Ram started the final round of the Sentry Tournament of Champions seven shots behind. He cheated his first hole. He had returned six shots at the turn to Morikawa, who had to make a bogey all week at Kapalua.
“A little crazy day,” Ram said, “I’m not going to lie.”
A wild hour featured a seven-putt swing on four holes when Ram parred three consecutive birdies and an eagle, and Morikawa, playing two sets behind him, made three straight bogeys on holes that the rest of the course played collectively at 44-under-foot. .
Ram ended up making another birdie for a 10-under 63 and two-shot victory over Morikawa (72), who went from an emphatic win to a footnote in PGA Tour history as the ninth player to lose a six-shot lead. Go to the final round.
“It will hurt but I have to get over it because we are still in the early stages of the season,” Morikawa said.

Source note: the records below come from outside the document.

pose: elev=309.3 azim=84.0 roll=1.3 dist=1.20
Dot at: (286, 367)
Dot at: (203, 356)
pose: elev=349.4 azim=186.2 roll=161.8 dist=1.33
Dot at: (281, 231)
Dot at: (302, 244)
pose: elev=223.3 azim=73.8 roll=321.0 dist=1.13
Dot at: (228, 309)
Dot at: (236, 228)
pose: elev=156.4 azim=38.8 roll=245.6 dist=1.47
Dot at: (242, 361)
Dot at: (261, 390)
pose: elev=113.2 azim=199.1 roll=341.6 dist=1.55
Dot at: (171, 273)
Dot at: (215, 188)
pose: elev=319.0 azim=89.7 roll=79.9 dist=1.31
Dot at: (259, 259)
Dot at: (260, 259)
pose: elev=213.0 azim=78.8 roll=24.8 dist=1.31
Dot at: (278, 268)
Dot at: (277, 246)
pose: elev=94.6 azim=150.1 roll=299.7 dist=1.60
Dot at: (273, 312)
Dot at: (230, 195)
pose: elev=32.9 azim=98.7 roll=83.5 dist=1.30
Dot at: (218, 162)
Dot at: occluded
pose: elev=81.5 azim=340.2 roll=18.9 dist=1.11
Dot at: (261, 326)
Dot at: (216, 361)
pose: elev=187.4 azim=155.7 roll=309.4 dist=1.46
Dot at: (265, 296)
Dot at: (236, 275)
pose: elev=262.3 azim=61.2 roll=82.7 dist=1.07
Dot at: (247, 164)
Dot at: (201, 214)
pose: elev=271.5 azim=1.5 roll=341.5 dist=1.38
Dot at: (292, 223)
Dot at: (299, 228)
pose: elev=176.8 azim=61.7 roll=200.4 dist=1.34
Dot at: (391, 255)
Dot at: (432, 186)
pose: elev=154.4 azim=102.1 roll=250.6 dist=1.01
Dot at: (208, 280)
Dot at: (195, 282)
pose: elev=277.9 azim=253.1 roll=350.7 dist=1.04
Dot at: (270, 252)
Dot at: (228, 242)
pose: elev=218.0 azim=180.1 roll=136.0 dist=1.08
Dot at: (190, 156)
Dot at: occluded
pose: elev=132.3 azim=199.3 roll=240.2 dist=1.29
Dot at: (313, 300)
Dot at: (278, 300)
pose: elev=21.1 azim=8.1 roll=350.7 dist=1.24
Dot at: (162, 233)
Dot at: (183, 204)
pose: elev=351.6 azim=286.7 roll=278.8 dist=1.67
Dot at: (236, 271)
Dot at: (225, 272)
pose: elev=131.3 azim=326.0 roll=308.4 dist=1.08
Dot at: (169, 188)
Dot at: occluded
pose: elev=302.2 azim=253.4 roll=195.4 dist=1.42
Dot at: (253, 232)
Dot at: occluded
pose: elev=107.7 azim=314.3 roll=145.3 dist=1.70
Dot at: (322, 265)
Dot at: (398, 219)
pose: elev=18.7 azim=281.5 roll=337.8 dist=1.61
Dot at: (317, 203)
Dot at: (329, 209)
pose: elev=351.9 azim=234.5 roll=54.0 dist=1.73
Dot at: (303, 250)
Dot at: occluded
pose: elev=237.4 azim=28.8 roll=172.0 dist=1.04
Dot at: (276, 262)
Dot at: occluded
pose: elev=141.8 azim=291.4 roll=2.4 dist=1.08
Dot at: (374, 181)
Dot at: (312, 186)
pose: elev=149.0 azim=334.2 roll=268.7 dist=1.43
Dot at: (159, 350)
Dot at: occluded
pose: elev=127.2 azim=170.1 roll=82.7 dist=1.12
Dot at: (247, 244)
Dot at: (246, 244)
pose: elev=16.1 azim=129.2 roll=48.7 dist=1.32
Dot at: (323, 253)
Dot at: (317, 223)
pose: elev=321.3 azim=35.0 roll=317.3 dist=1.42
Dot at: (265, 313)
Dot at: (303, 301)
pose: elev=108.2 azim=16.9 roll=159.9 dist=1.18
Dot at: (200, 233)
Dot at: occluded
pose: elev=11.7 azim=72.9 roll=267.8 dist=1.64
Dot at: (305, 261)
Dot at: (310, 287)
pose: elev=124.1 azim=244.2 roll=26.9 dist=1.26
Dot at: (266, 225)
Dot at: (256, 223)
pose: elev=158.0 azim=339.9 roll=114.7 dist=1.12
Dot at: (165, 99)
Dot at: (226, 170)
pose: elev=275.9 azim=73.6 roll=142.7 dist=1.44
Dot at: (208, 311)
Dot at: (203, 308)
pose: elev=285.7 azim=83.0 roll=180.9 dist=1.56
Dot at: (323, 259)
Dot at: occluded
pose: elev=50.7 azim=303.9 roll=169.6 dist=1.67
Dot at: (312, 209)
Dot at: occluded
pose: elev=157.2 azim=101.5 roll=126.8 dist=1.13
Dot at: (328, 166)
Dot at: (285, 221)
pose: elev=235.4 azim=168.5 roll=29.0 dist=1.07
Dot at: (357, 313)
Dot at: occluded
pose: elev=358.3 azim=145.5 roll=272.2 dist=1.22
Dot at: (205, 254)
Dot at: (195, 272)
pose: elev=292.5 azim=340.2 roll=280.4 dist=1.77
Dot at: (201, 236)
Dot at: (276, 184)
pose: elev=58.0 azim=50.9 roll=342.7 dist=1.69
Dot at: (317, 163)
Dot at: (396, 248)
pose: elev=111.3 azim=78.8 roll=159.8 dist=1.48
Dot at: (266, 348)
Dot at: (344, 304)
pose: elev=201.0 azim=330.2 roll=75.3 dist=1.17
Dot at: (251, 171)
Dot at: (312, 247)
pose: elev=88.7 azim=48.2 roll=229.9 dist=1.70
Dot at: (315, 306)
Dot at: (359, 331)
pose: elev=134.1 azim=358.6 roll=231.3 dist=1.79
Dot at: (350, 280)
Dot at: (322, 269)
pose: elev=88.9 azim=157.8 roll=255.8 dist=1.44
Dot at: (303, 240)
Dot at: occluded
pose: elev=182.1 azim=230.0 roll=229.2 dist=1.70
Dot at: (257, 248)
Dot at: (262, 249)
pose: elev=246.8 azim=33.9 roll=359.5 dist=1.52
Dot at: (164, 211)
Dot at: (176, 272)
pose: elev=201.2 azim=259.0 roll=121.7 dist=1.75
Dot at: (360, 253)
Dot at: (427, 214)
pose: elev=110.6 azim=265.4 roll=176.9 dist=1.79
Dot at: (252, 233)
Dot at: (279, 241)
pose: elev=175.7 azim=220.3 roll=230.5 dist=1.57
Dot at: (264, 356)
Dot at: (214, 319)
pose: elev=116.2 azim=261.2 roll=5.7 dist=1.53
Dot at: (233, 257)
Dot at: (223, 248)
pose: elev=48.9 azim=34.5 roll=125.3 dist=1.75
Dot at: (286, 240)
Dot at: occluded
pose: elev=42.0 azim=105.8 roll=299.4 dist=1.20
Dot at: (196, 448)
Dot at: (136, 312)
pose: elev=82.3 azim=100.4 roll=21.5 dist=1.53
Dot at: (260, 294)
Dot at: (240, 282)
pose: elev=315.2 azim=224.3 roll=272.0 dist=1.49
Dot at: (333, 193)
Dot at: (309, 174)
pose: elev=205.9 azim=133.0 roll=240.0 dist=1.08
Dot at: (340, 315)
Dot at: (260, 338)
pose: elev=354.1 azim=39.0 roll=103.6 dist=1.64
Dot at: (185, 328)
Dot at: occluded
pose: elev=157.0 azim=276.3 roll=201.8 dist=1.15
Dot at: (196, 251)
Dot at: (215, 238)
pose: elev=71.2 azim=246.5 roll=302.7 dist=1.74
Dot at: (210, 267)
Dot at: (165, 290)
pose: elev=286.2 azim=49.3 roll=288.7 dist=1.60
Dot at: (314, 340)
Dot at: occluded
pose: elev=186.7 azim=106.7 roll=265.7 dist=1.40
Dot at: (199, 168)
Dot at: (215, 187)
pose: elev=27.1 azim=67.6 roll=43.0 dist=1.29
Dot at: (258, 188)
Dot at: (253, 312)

So he kicked off a bold new year for the PGA Tour’s soaring championships averaging $20 million in prize money in an effort to bring together the best of the often and reward them amidst the Saudi-funded LIV Golf Challenge.
The Ram is riding a big wave, winning for the third time in its past five World Championship matches.
“In my opinion, since August I feel like the best player in the world,” he said.
For Morikawa, it was an epic erasure even by Maui standards.
He was still three shots ahead when he shot a 25-yard bunker over the 14th green and made it bogey. On the 5th and 13th of a par 5, his five woods spilled right enough to go downhill and let his dreaded slash, up the hill with the mighty grain of grass in it. He muted the slide and took a bogey. And then on the 16th his wedge wasn’t long enough and he rolled off the false front of the green 70 feet from the pin for a third straight bogey.
“He’s still shooting 63,” Morikawa said. “He definitely made birdies when he needed to. But I also made the bogey. When you get a bogey at that time of the tournament, it’s expensive. I definitely felt the weight of that.”
He ended up tying the PGA Tour record for the most 54-hole loss in six shots. Eight other players have recently done so Scotty Scheffler Tour Championship last year. This event has an amazing start to par based on the FedEx Cup standings. The last occasion was to play the regular stroke Dustin Johnson In 2017 at the HSBC Champions in Shanghai.
He also became the first player in tour history to enter the final round with 6 or more strokes, shooting par in the final round and fail to win the event, according to ESPN Stats & Information Research.
Morikawa looked in shock as he walked down the 17th fairway, leading as many as seven shots through the final round and suddenly finding himself two shots behind and losing hope.
Ram was also surprised. He knew he was back in the game, and as he was walking down the 17th lane and looking at the video board, he saw his image on the screen with a “1” next to his position – not even a “T1” for the tie signal.
Ram said he looked at the can Adam Hayes and said, “What’s going on?”
It was Morikawa’s second collapse in just over a year. Close 2021 at Challenge the world of the hero He has a five-shot lead with a chance of reaching No. 1 in the world with a victory. He shot 76 and finished fifth.
Masters champ Scheffler gets a chance to return to No. 1 this week if he finishes in a two-way tie for third or better. He had to settle for 70 and tied for seventh.
The Ram finished at 27-under-265, which was a small measure of salvation. Last year he finished at 33-under-par at Kapalua, a PGA Tour record that lasted just a few seconds. Cameron Smith He finished 34th under one win short.
Ram is now under 60 in his previous two matches in Kapalua. The win was his ninth on the PGA Tour and 17th globally, and confirms he will return to Maui to start 2024.
He won $2.7 million of the $15 million purse at Kapalua, the first of the “high” events on the PGA Tour schedule. He also earned 25% of Player Impact bonus money – he finished 5th in PIP for $6 million.
The Spaniard has now won in each of his seven full years on the PGA.
Tom Hogg He has 64 and tied for third with Max Homa (66). Hoge headed to the airport to go to Los Angeles to watch his school, TCU, play in the College Football Playoff National Championship against Georgia. Then Hoge will return to Hawai’i for the Sony Open.
Information from the Associated Press is used in this report.